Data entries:

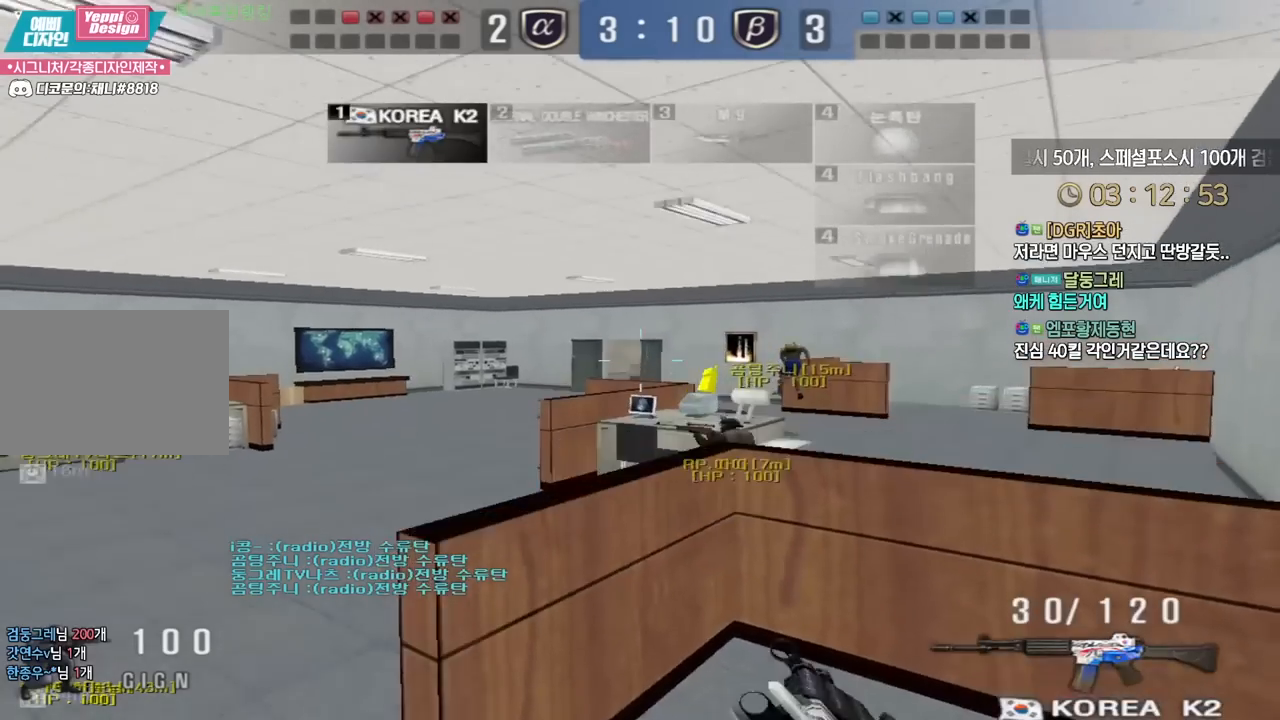
{"keys": ["shift"], "events": [[150, "shift", "down"], [267, "s", "up"], [300, "shift", "up"], [317, "d", "up"], [350, "shift", "down"]]}
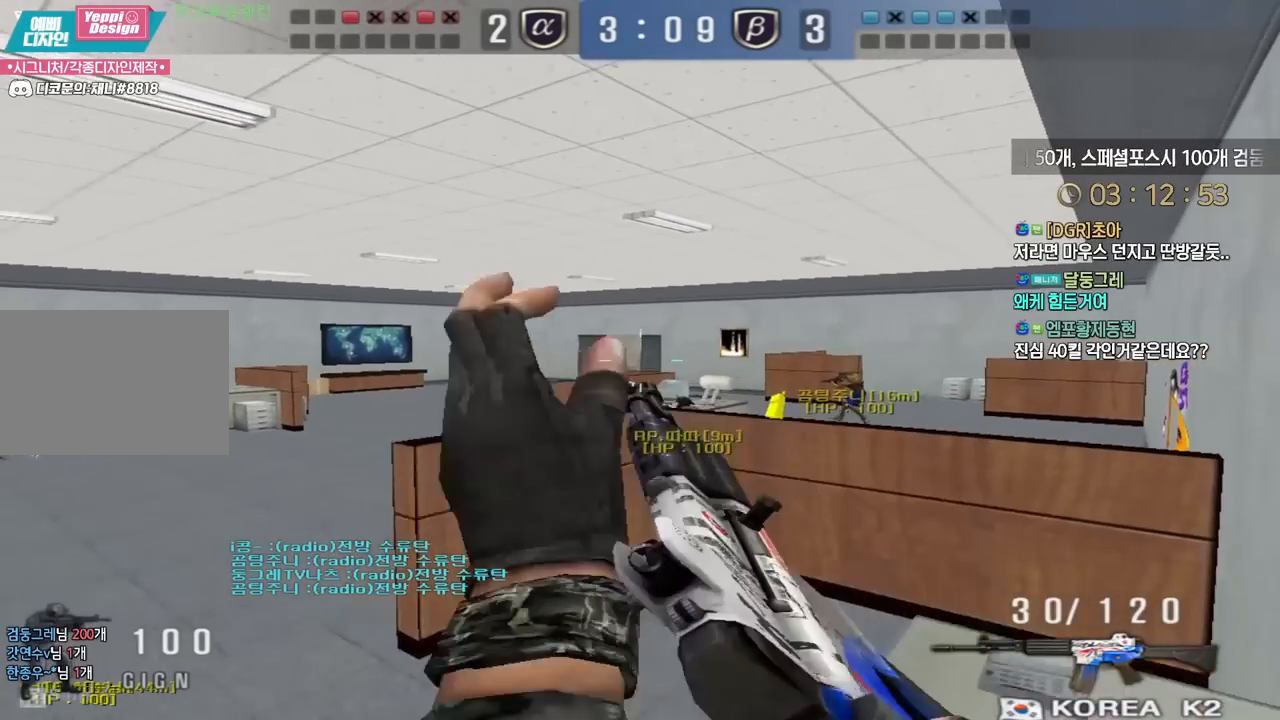
{"keys": ["d", "space", "w"], "events": [[17, "shift", "up"], [333, "d", "down"], [333, "w", "down"], [450, "space", "down"]]}
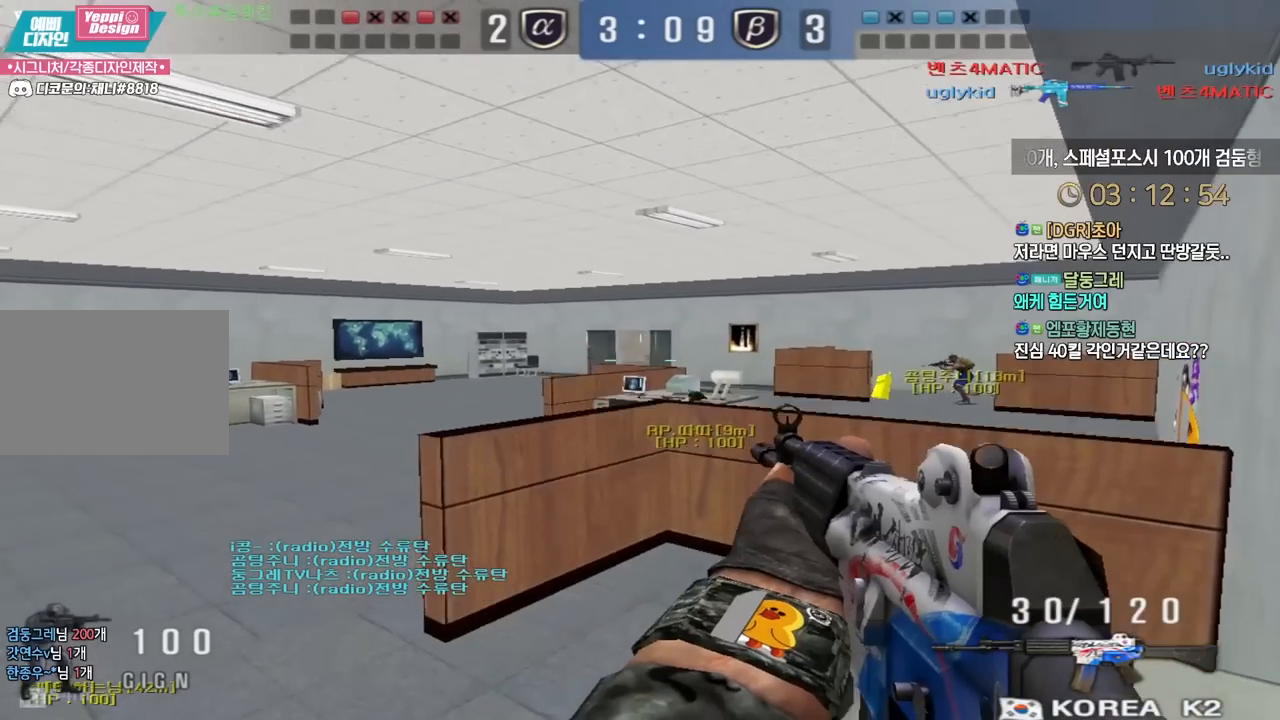
{"keys": ["s"], "events": [[83, "space", "up"], [133, "d", "up"], [133, "w", "up"], [467, "s", "down"]]}
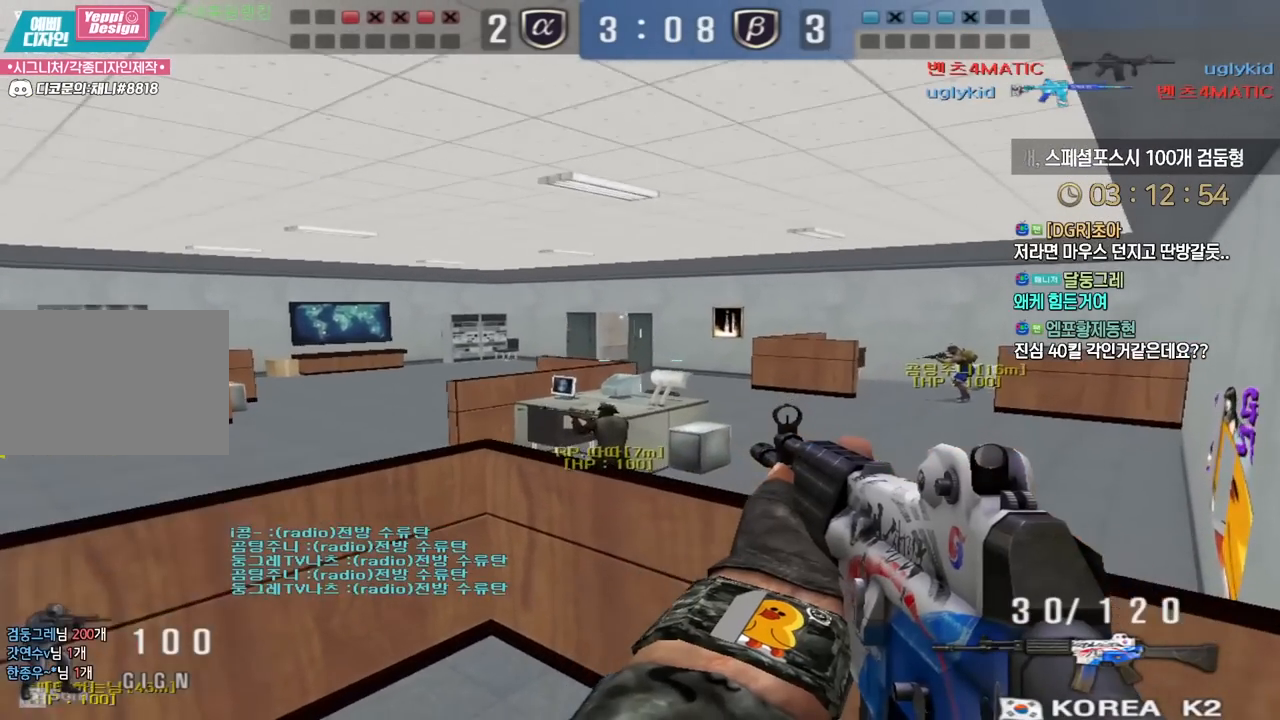
{"keys": [], "events": [[117, "shift", "down"], [250, "s", "up"], [433, "shift", "up"]]}
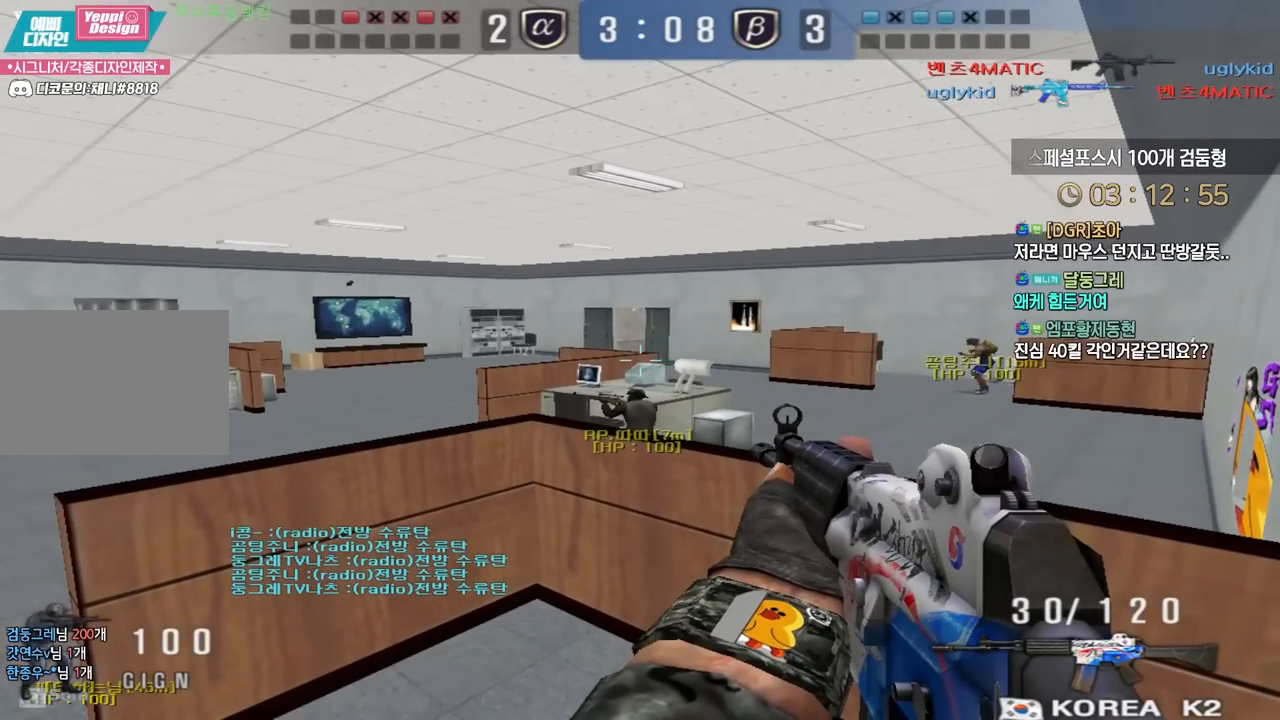
{"keys": [], "events": []}
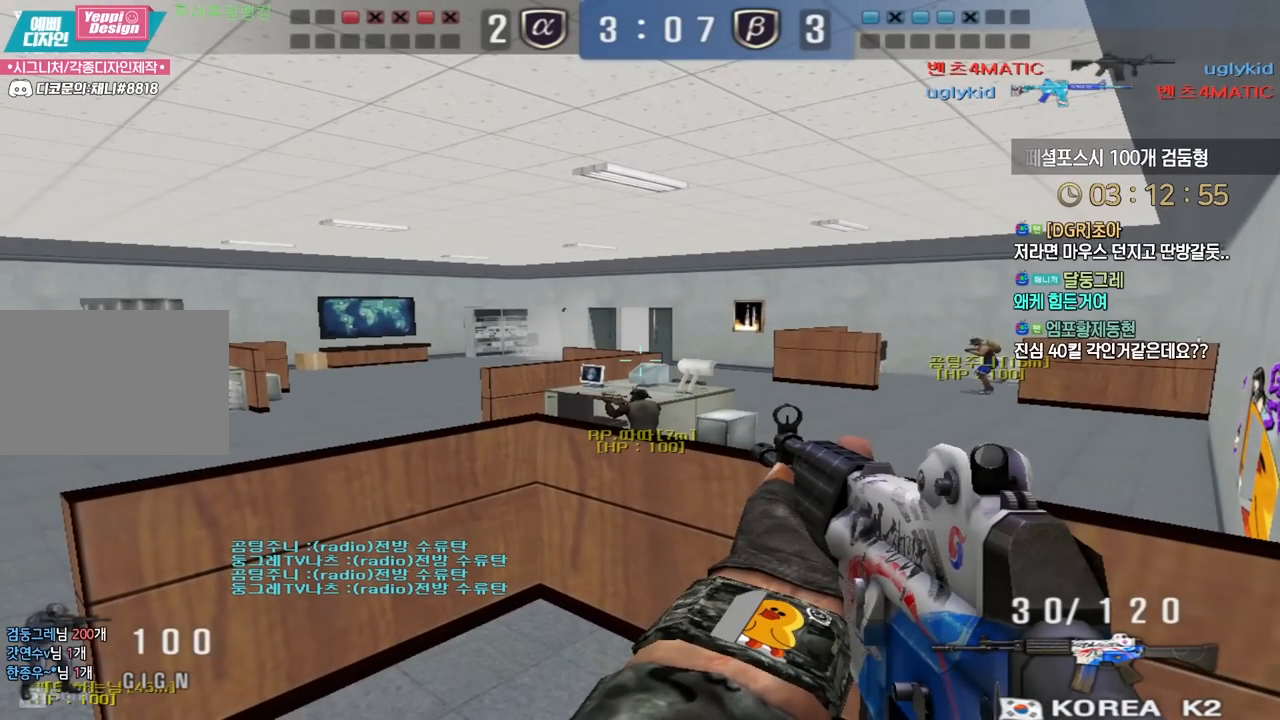
{"keys": [], "events": []}
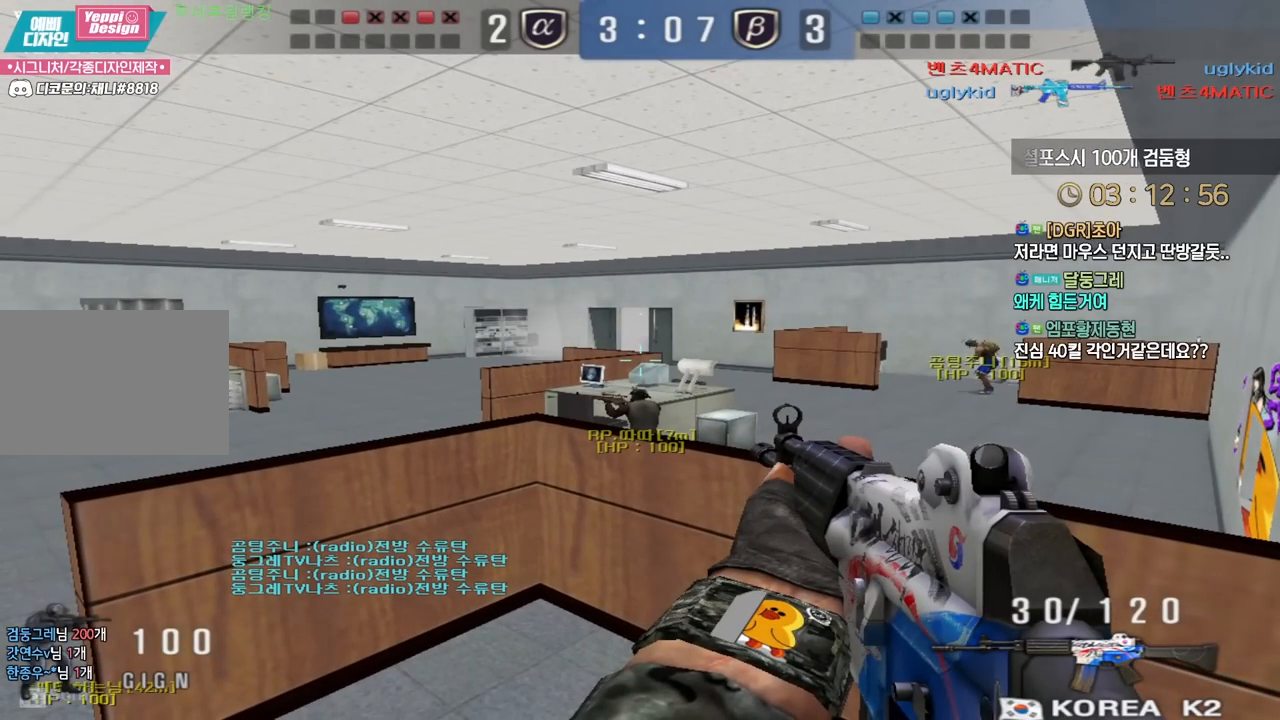
{"keys": [], "events": []}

TO DO: "down" is the word to look for; copy every line of the data that has it.

OUTPUT OF THE TASK:
{"keys": ["shift"], "events": [[150, "shift", "down"], [267, "s", "up"], [300, "shift", "up"], [317, "d", "up"], [350, "shift", "down"]]}
{"keys": ["d", "space", "w"], "events": [[17, "shift", "up"], [333, "d", "down"], [333, "w", "down"], [450, "space", "down"]]}
{"keys": ["s"], "events": [[83, "space", "up"], [133, "d", "up"], [133, "w", "up"], [467, "s", "down"]]}
{"keys": [], "events": [[117, "shift", "down"], [250, "s", "up"], [433, "shift", "up"]]}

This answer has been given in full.